One thing butt does not do: it is not a mixer. You feed it a single input source. If you need to blend a microphone, music, and call-in audio before streaming, you will want to route through something like Rogue Amoeba's Loopback or the free BlackHole virtual audio driver first. Butt just takes whatever macOS hands it and sends it down the wire.
Is Broadcast Using This Tool free?
Yes — butt is completely free to download and use, with no feature tiers, no in-app purchases, and no nag screens. It is open-source software released under the GPL, so the full source code is available on the project's website for anyone who wants to inspect or build from it. You do still need your own Shoutcast or Icecast server (or a hosting service that provides one), but the client itself costs nothing.
Who should use Broadcast Using This Tool?
Butt is the right tool for internet radio hobbyists, community station volunteers, podcast pre-shows, and anyone who already runs or rents a streaming server and just needs a reliable encoder on the Mac end.

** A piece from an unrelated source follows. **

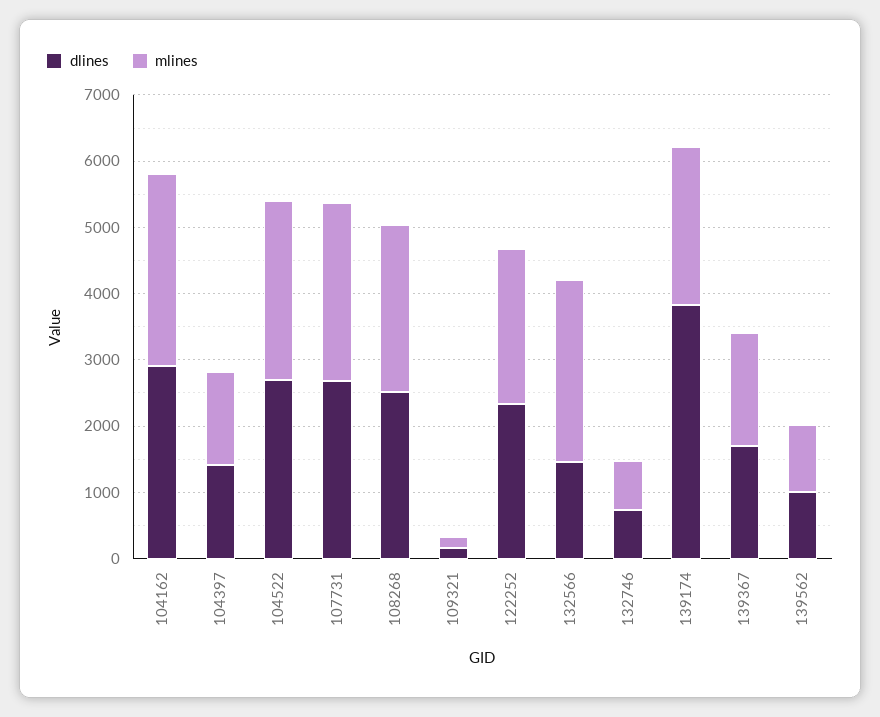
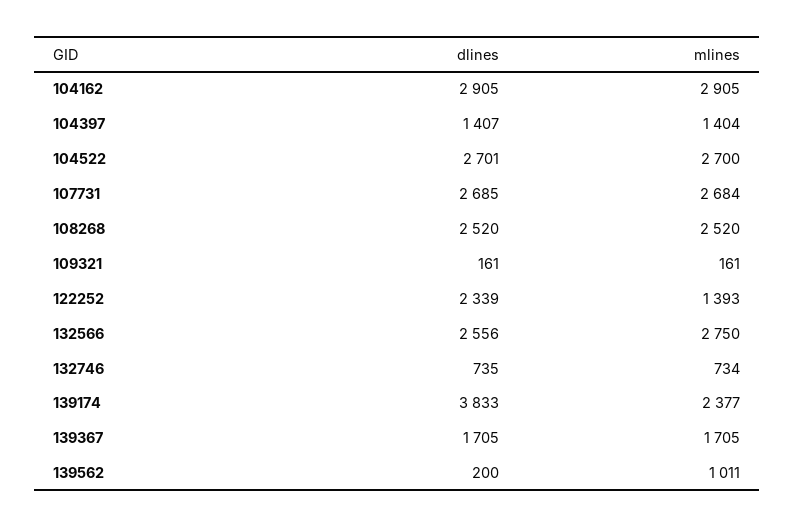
mlines, 122252: 2400 -> 1393
dlines, 132566: 1400 -> 2556
dlines, 139562: 1000 -> 200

If you are running a DIY Icecast station from a Raspberry Pi or paying a few dollars a month to a service like Shoutcast's hosted tier, butt will connect to it in under two minutes.
It is probably not the right fit if you need advanced scheduling, a built-in media library, or listener analytics — for that, look at Nicecast (discontinued but still running for many), RadioDJ on Windows, or a full-stack hosted solution like AzuraCast. Butt is happiest as the last leg of a chain: your audio routed, mixed, and ready, with butt doing the one job of getting it to your server reliably.
What are the best Broadcast Using This Tool alternatives?
The closest Mac-native alternative is Nicecast by Rogue Amoeba, which offers a more polished UI and tighter macOS integration, but it has been discontinued and no longer receives updates. Ladiocast is a free option with a basic mixer built in, though its development pace is slower. On the commercial side, SAM Broadcaster and RadioBoss are Windows-first and feel out of place on macOS. For most people running a personal or community station on a Mac, butt remains the pragmatic default: it just works, it is current, and it costs nothing.
How does Broadcast Using This Tool compare to Ladiocast?
Ladiocast includes a basic three-channel mixer, making it the better pick if you need to blend inputs inside a single app. Butt wins on stability, more frequent updates, encoder flexibility (both MP3 and Ogg Vorbis), and the local simultaneous recording feature. I have seen butt handle eight-hour continuous streams without a hiccup; my experience with Ladiocast on long unattended sessions has been less consistent. Unless you specifically need that built-in mixer, butt is the more dependable choice.